Язык философии | страница 75



Таким образом, Гераклит, назвавший начало Логосом и Мыслью, не оправдывает наших ожиданий, что теперь он пригласит нас понять логос, разгадать загадку мира. Мы этого сделать не можем, потому что правящий логос — Молния и нами правит, в том числе и тогда, когда мы его изъясняем. «Всем правит Перун». Приблизиться к молнии трудно. Ее свойство — быть захватывающей. Даже ее отдаленные отсветы потрясают. Августовская мобилизация 1914 г., с которой обозначился кризис Европы, и февральская революция 1917 г. в России имели захватывающий характер.

Наша мысль довольна собой, если ей удается, хромая, хоть как‑то издали поспевать за событием, задним числом осмысливая его. В большинстве случаев ей это не удается. О том, чтобы слиться с грозой события, мысль мечтает в страхе и ужасе. Об «анализе» логоса — правящей молнии — говорить не приходится.

И всё же мысль всегда участвует в логосе–молнии, не сама себе, конечно, устраивая это участие. Мы имеем отдаленный опыт правящей молнии в восторге, внезапном, мгновенном и безотчетном. Или в ужасе, но не таком, который близок к боязни, а в светлом, который ближе к восторгу. В ужасе–восторге тело, душа и ум сплавляются в целое простое существо. Они не суммируются. Мы представляем возвращение тела, ума и души к собранности через их сложение уже исходя из нашей обыденной привычки к самосознанию. В восторге–ужасе обыденное самосознание прекращается.

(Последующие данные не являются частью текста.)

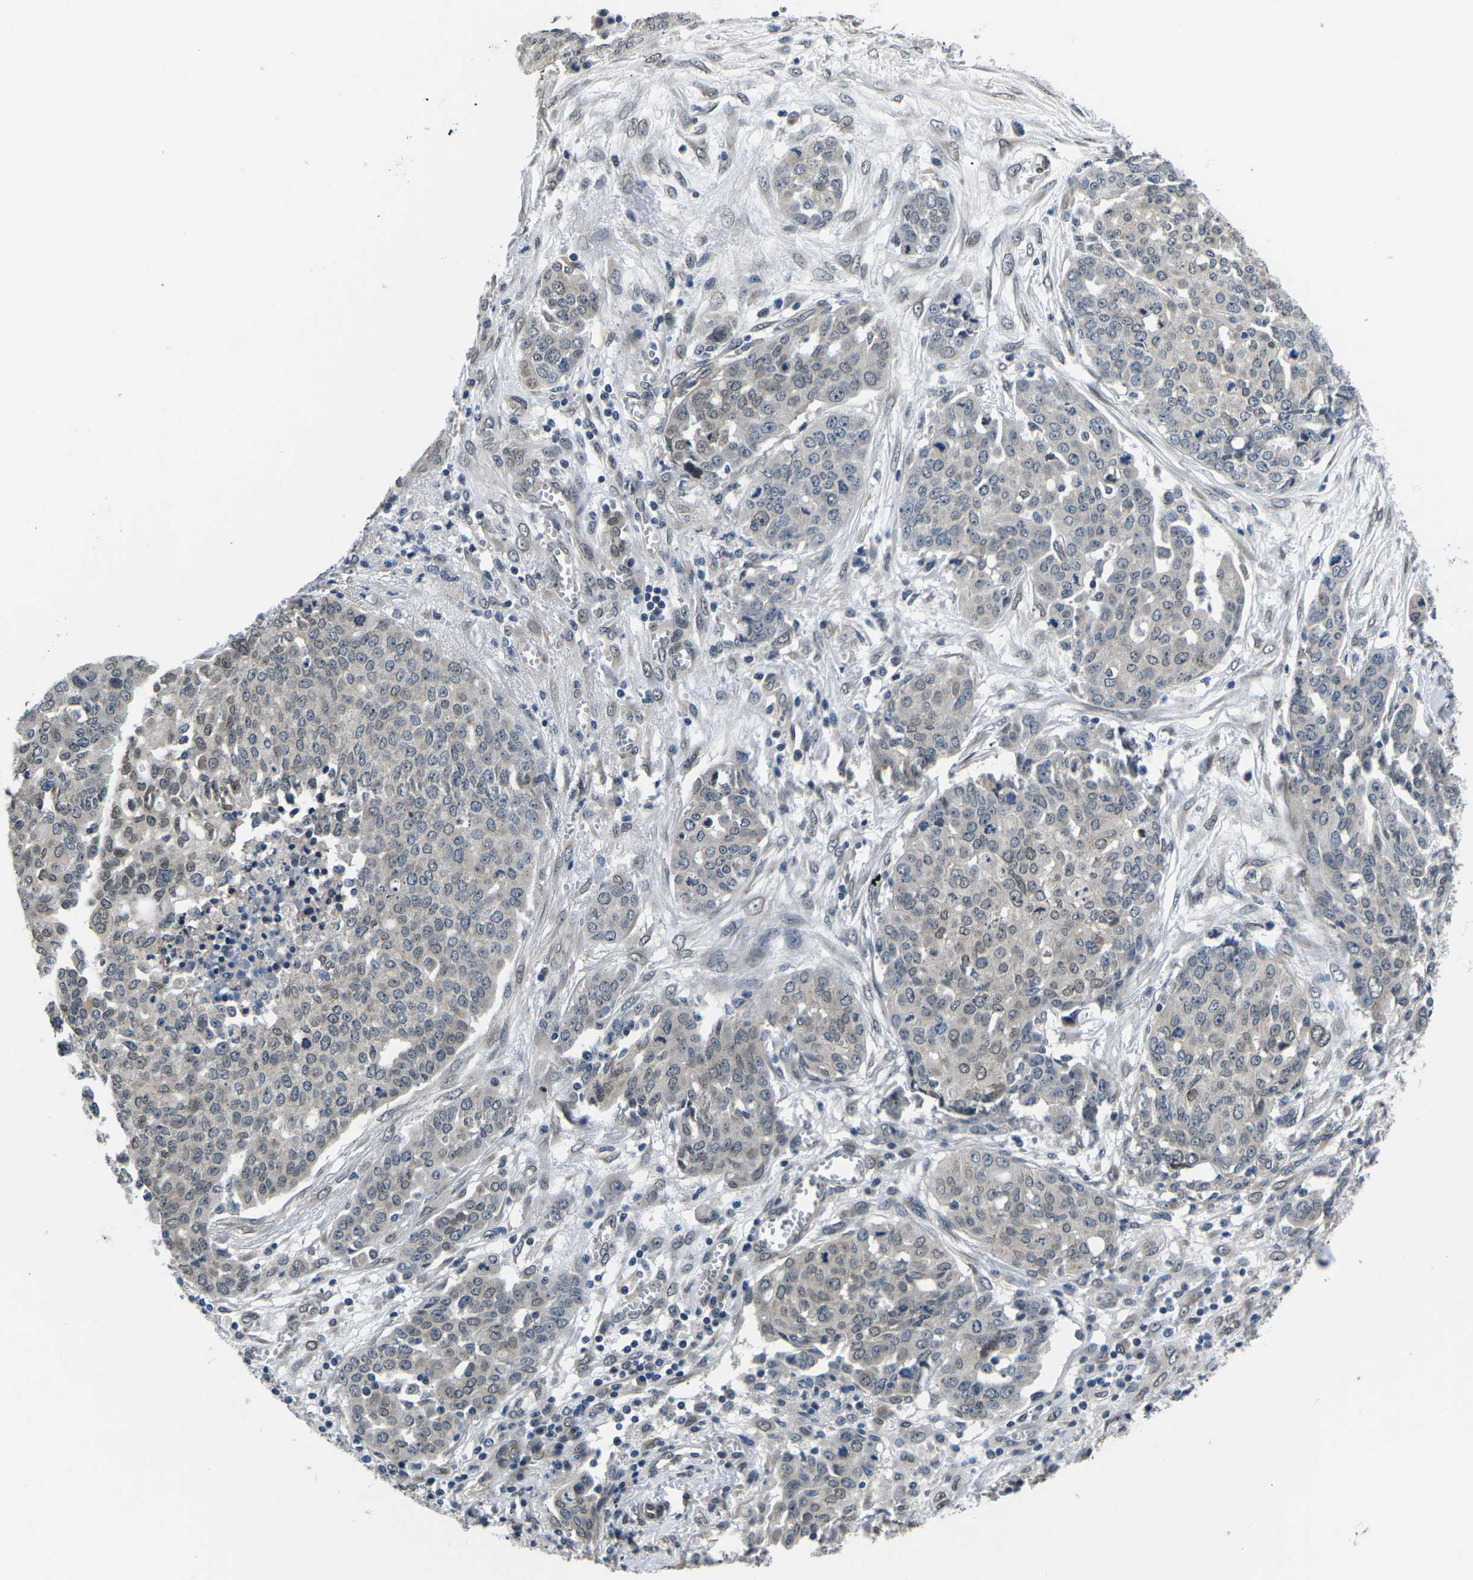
{"staining": {"intensity": "weak", "quantity": "<25%", "location": "nuclear"}, "tissue": "ovarian cancer", "cell_type": "Tumor cells", "image_type": "cancer", "snomed": [{"axis": "morphology", "description": "Cystadenocarcinoma, serous, NOS"}, {"axis": "topography", "description": "Soft tissue"}, {"axis": "topography", "description": "Ovary"}], "caption": "The histopathology image demonstrates no staining of tumor cells in ovarian cancer (serous cystadenocarcinoma). Nuclei are stained in blue.", "gene": "SNX10", "patient": {"sex": "female", "age": 57}}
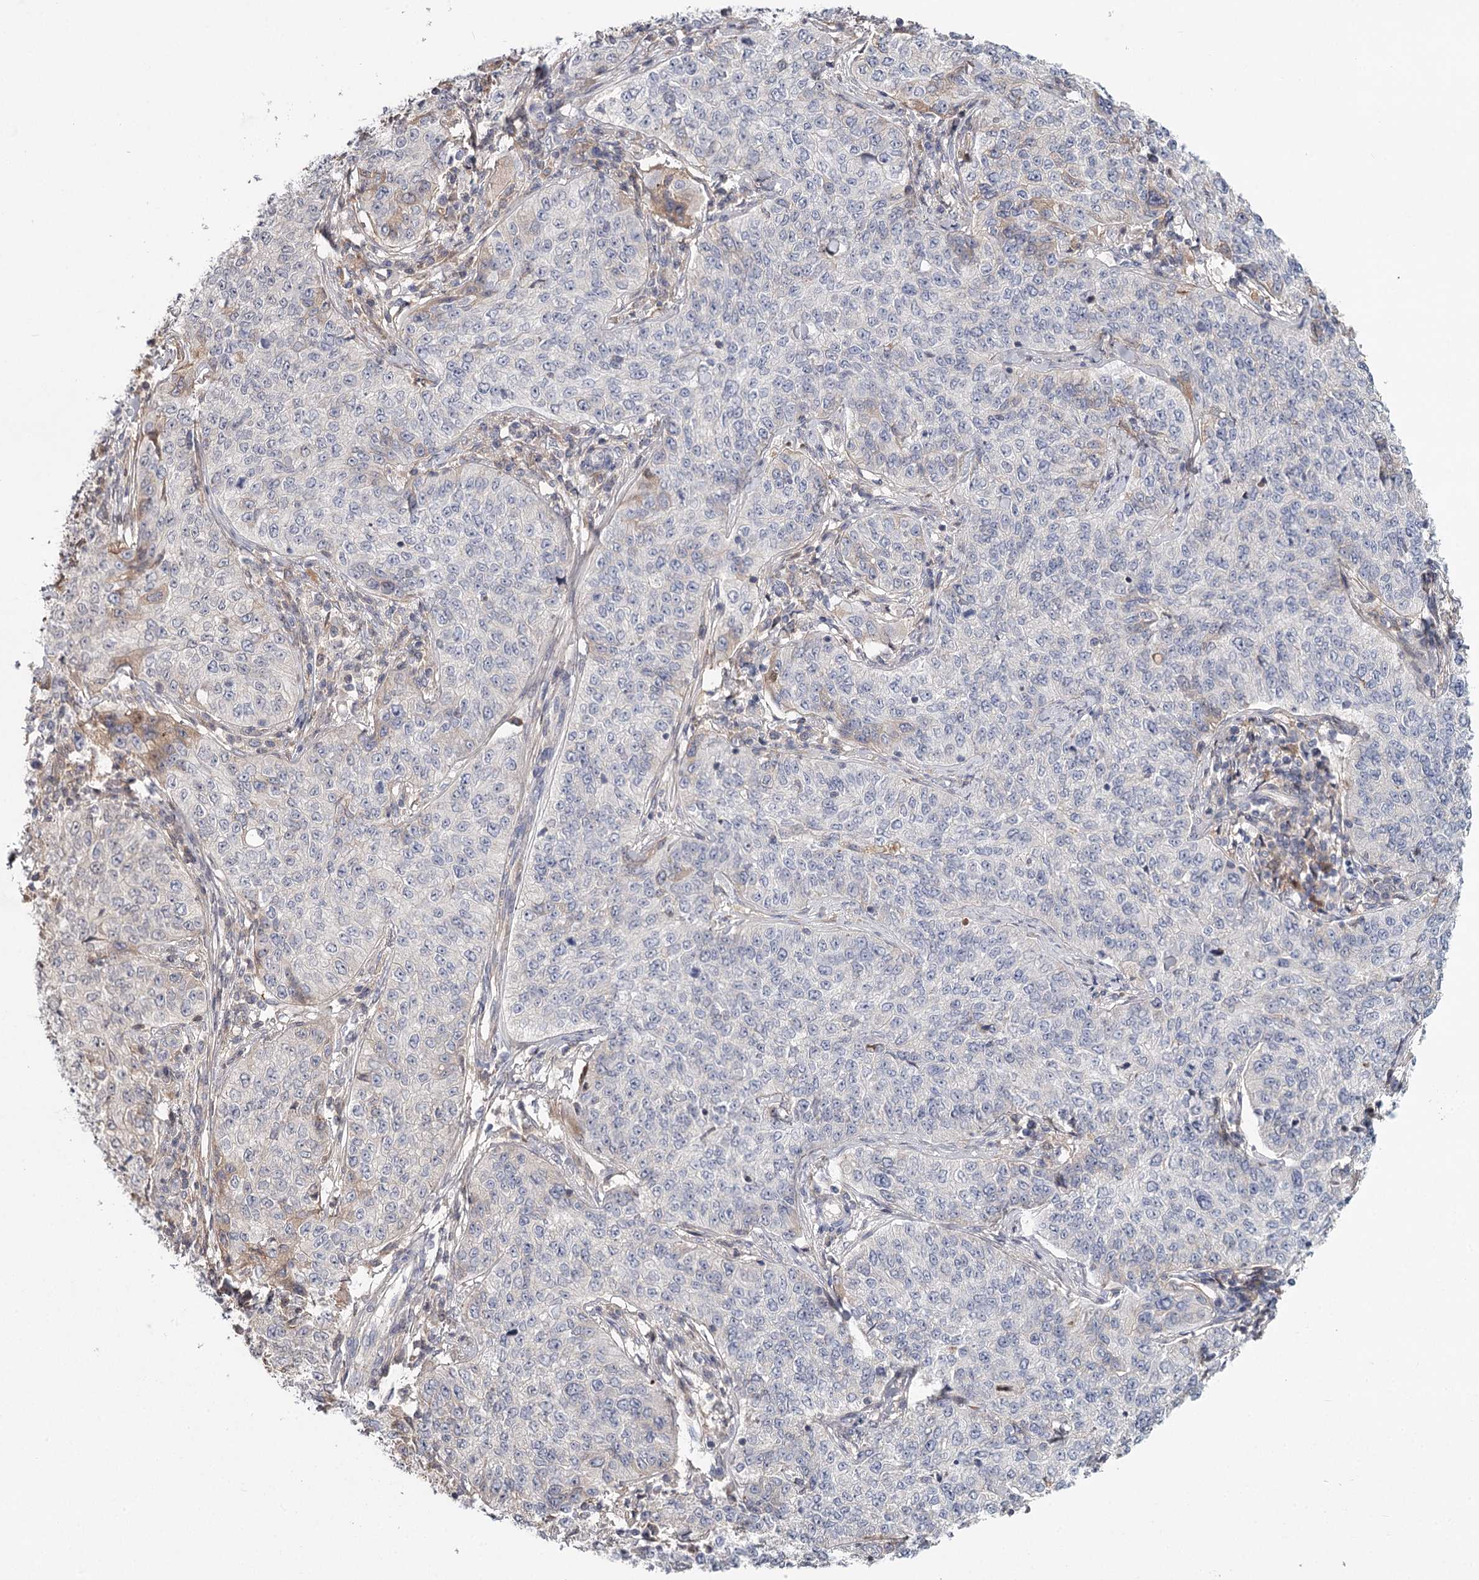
{"staining": {"intensity": "negative", "quantity": "none", "location": "none"}, "tissue": "cervical cancer", "cell_type": "Tumor cells", "image_type": "cancer", "snomed": [{"axis": "morphology", "description": "Squamous cell carcinoma, NOS"}, {"axis": "topography", "description": "Cervix"}], "caption": "Immunohistochemistry (IHC) image of neoplastic tissue: human cervical cancer (squamous cell carcinoma) stained with DAB exhibits no significant protein expression in tumor cells.", "gene": "DHRS9", "patient": {"sex": "female", "age": 35}}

Неточно даже сказать, что человеческая «психика» в восторге–ужасе упрощается и становится напряжением, тонусом; не с «психикой» происходит упрощение, как бы в ее рамках, а всё человеческое существо уступает себя искре восторга. Собственного своего у него тогда не оказывается.

Человек «себя не помнит», но не отчуждается от себя, наоборот, достигает собранности; и счастлив, хотя страдает. Так молния и гром приводят человеческого младенца в ужас, но редко запугивают и подавляют, скорее по–особенному бодрят. Захваченный ужасом–восторгом — это бывает в чистом виде в детстве, позднее занятость мешает захваченности, но опыт привязанности к другому пересиливает первое, возвращает второе, — узнает свое существо как безусловно родное и тем более собранное в единство, что очень упростившееся, и одновременно вовсе не свойское, каким можно было бы распоряжаться. Став собой, он становится над собой менее властен. Человеческое существо повисает над бездной, от которой не отшатывается; наоборот. Она ему не чужая, при том что открывается как смерть. Человек в упоении ужаса видит смерть в своем существе. Он видит и больше: что бездна смерти не чужая ему. Даже смерть нечто такое, через что он проходит.